In August 2023, Fulton County District Attorney Fani Willis charged Floyd, along with former President Donald Trump and 17 others, with violating Georgia's Racketeer Influenced and Corrupt Organizations (RICO) Act. Floyd was also charged with influencing a witness and conspiracy to commit solicitation of false statements. Floyd is one of two black defendants charged in the Georgia case; the other is Trevian Kutti. Floyd and two other Trump allies—Kutti, a Chicago-based publicist, and Steve Lee, a chaplain and former police officer—are accused of harassing a Georgia election worker into falsely confessing to supposed election crimes.

Of the 19 defendants, Floyd was the only one DA Willis did not previously make arrangements for release on bond. The Fulton County DA's office claimed, after surrendering on August 24, this is the reason he was held for six days at the Fulton County Jail; However, at an emergency hearing 24 hours after his arrest, Judge Emily Richardson deemed Floyd a flight risk. This sparked an enormous backlash in the conservative community, and over $330,000 was crowdfunded for Floyd's legal defense. After public outcry of arresting the only black male defendant, on August 29, a judge set a bond amount ($100,000) along with conditions of pretrial release, and he was released the next day. He waived arraignment and entered a plea of not guilty.

In September 2023, after his release from jail while awaiting trial, Floyd said that he and Joe Oltmann were directing $72,000 in contributions to his legal defense fund to help post bail for inmates in Georgia. He said the effort would prioritize parents charged with nonviolent crimes.

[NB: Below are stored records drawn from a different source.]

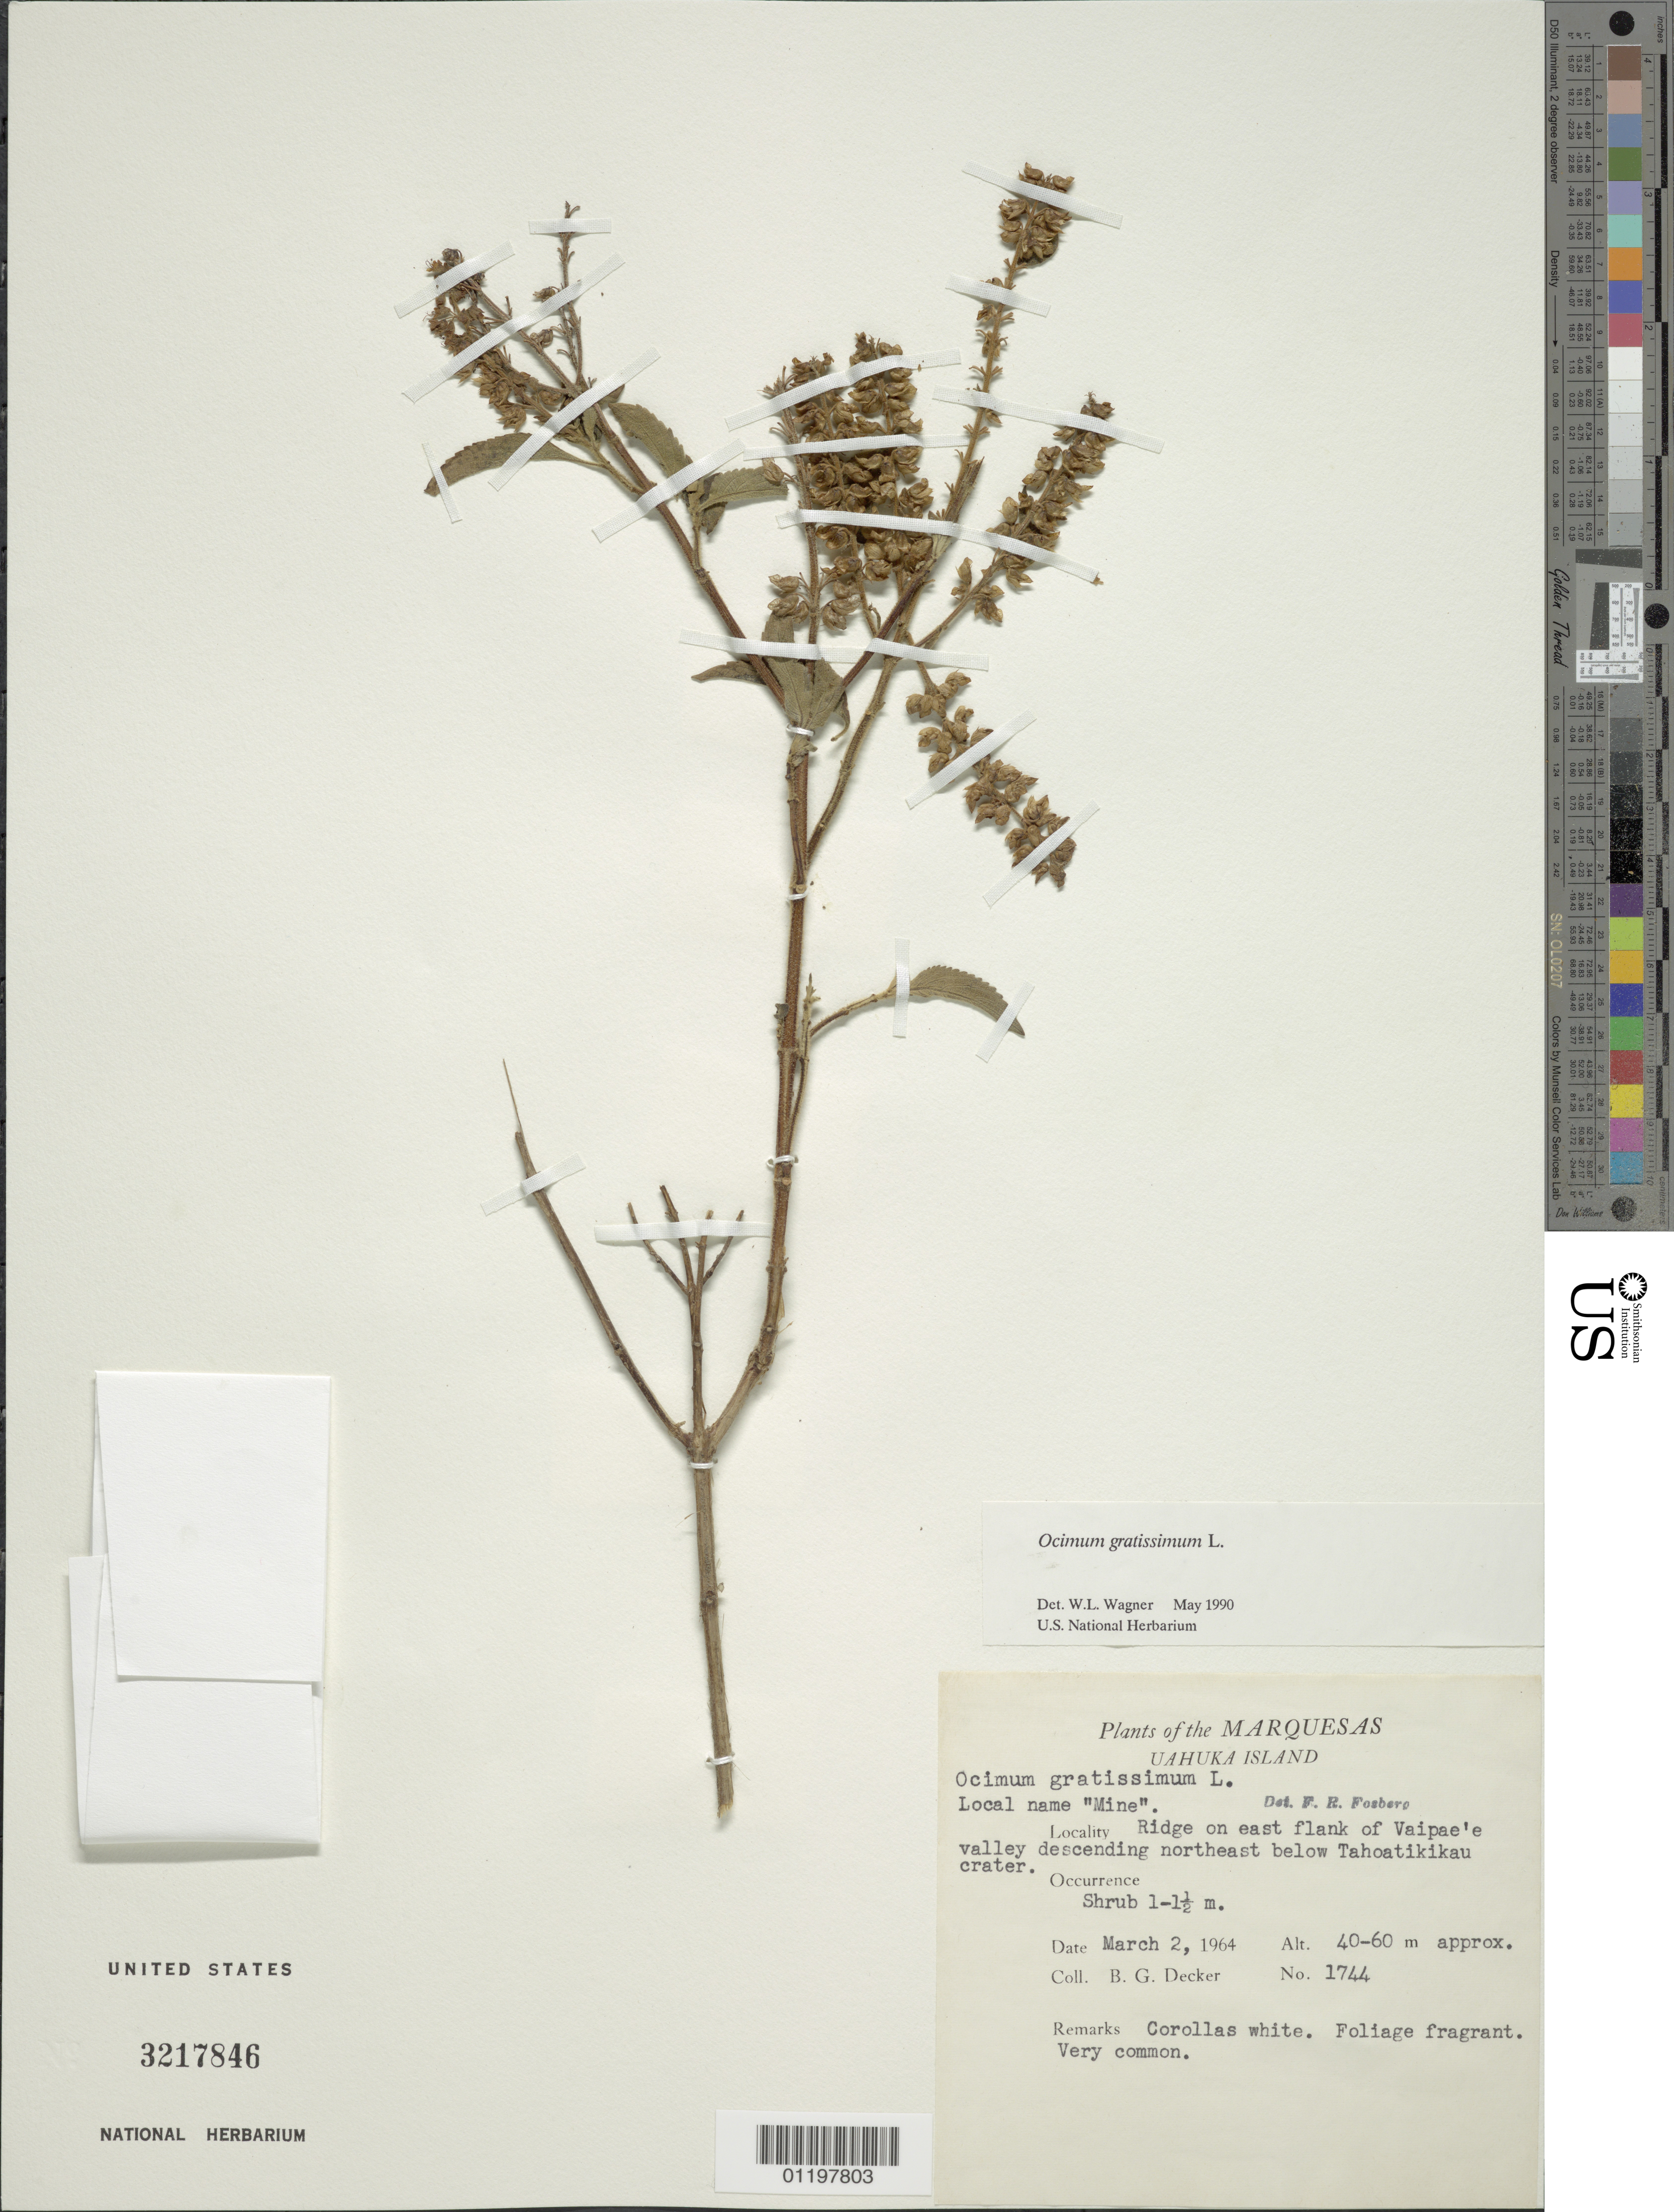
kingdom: Plantae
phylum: Tracheophyta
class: Magnoliopsida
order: Lamiales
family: Lamiaceae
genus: Ocimum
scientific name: Ocimum gratissimum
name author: L.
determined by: Wagner, W. L., (BOT), Smithsonian Institution - National Museum of Natural History (UNITED STATES)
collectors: B. G. Decker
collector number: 1744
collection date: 1964-03-02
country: French Polynesia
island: Ua Huka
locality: ridge on E flank of Vaipae'e Valley descending NE below Tahoatikikau crater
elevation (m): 40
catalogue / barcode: US 3217846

In November 2023, Fulton County DA Willis failed to revoke Floyd's bond citing social media posts. DA Willis stated he had "engaged in numerous intentional and flagrant violations" of his bond agreement. Posting on rebranded Twitter his "effort to intimidate codefendants and witnesses, to communicate directly and indirectly with codefendants and witnesses, and to otherwise obstruct the administration of justice." Judge Scott McAfee found no intimidation in any of Floyd's cited posts. However, he did find a technical violation regarding tagging witnesses on the platform X. Judge McAfee declined to remand Floyd, and instead ordered a revision of his bond.

==Personal life==
Floyd has a wife and daughter. He currently lives in North Bethesda, Maryland.